Your task » Every entry in the data is to be written out exactly; no picture belongs in the copy.

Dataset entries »
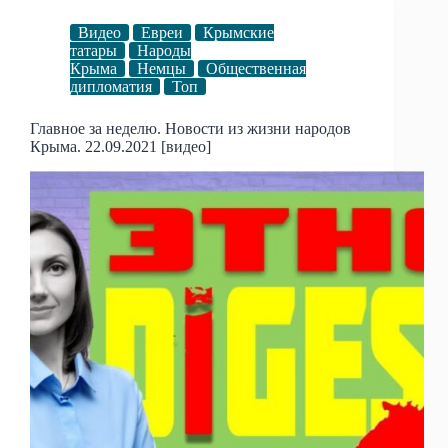
Видео
Евреи
Крымские
татары
Народы
Крыма
Немцы
Общественная
дипломатия
Топ
Главное за неделю. Новости из жизни народов
Крыма. 22.09.2021 [видео]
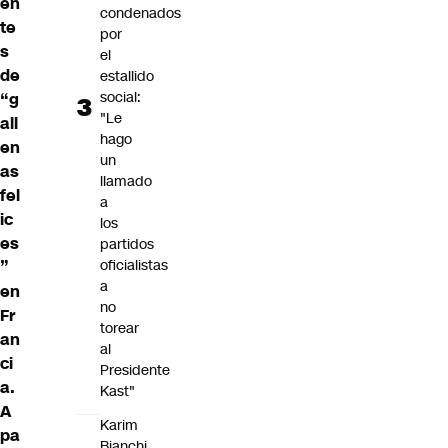
en
condenados
te
por
s
el
de
estallido
social:
“g
"Le
all
hago
en
un
as
llamado
fel
a
ic
los
es
partidos
oficialistas
”
a
en
no
Fr
torear
an
al
ci
Presidente
a.
Kast"
A
Karim
pa
Bianchi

Answer space »
Видео
Евреи
Крымские
татары
Народы
Крыма
Немцы
Общественная
дипломатия
Топ
Главное за неделю. Новости из жизни народов
Крыма. 22.09.2021 [видео]
en
condenados
te
por
s
el
de
estallido
social:
“g
"Le
all
hago
en
un
as
llamado
fel
a
ic
los
es
partidos
oficialistas
”
a
en
no
Fr
torear
an
al
ci
Presidente
a.
Kast"
A
Karim
pa
Bianchi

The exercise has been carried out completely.